Every death by suicide is tragic loss with impacts for family, friends, colleagues and broader community. The committee agrees with the position put by some during the inquiry that the aspirational target rate for suicide by veterans and ex-service personnel should be zero. However, it would be misleading to represent that the recommendations in this report will achieve that goal. Any effective measures to decrease the rate of suicide by veterans and ex-service personnel will require a long-term multifaceted approach involving government, business, non-government and ex-service organisations and the wider Australian community. Change is likely take a substantial period of time.

The incidence of suicide by veterans will continue to be an issue demanding attention. While there is no easy solution, this does not mean that improvements are impossible and should not be attempted. The committee has made a series of recommendations. If adopted, some of these recommendations may involve substantial change. Nonetheless, the impression of the committee is there an appetite for reform in the support provided for veterans. Throughout the inquiry, an overwhelming public concern for the welfare of veterans has been evident. Translating that goodwill into effective measures to assist veterans who need support will be the continuing challenge.

While it was not a focus during the inquiry, the committee wishes to note its support for the proposed memorial on the grounds of the Australian War Memorial (AWM) as a dedicated place of remembrance for those who served and took their own lives.[1] While there are likely to be a range of opinions about this proposal, in the view of the committee a memorial could serve as an important marker to indicate progress in community awareness regarding suicide by veterans, an acknowledgement of the service of those lost and a commemorative area for bereaved families. The committee commends the sensitive and consultative approach that the AWM has indicated it will adopt in relation to this proposal.[2]
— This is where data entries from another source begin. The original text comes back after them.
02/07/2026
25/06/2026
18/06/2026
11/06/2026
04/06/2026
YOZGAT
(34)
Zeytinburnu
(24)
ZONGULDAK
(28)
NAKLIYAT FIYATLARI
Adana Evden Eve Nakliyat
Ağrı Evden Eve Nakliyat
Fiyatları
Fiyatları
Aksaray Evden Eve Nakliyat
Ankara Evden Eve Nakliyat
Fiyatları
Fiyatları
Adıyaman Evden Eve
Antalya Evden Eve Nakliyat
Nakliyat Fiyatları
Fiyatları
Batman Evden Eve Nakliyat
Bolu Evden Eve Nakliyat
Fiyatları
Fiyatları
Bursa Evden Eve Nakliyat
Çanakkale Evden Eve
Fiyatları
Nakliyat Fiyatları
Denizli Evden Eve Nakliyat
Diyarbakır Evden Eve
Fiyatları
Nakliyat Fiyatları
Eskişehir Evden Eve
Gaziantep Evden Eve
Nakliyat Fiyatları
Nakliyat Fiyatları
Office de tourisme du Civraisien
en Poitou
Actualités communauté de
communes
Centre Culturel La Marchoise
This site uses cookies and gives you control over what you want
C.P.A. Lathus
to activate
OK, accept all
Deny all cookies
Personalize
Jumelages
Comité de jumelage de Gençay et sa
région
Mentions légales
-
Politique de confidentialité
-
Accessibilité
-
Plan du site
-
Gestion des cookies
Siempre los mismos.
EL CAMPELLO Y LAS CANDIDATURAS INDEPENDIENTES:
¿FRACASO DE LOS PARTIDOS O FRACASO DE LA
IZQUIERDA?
The committee has received evidence from current and former service members who have frankly described their own mental health challenges, suicidal ideation, self-harm and suicide attempts. Bereaved widows, partners, parents, friends and advocates have shared stories which have often ended in tragic loss. In some cases, submitters provided the committee with information which they have not even disclosed to close family members. Some of these personal stories have been hard to read. It is difficult to imagine the trauma of living through the experiences described. However, this evidence has played an important role in assisting the committee's understanding of the topics in the terms of reference. As Chair, I wish to record the committee's gratitude to all those who contributed to the inquiry.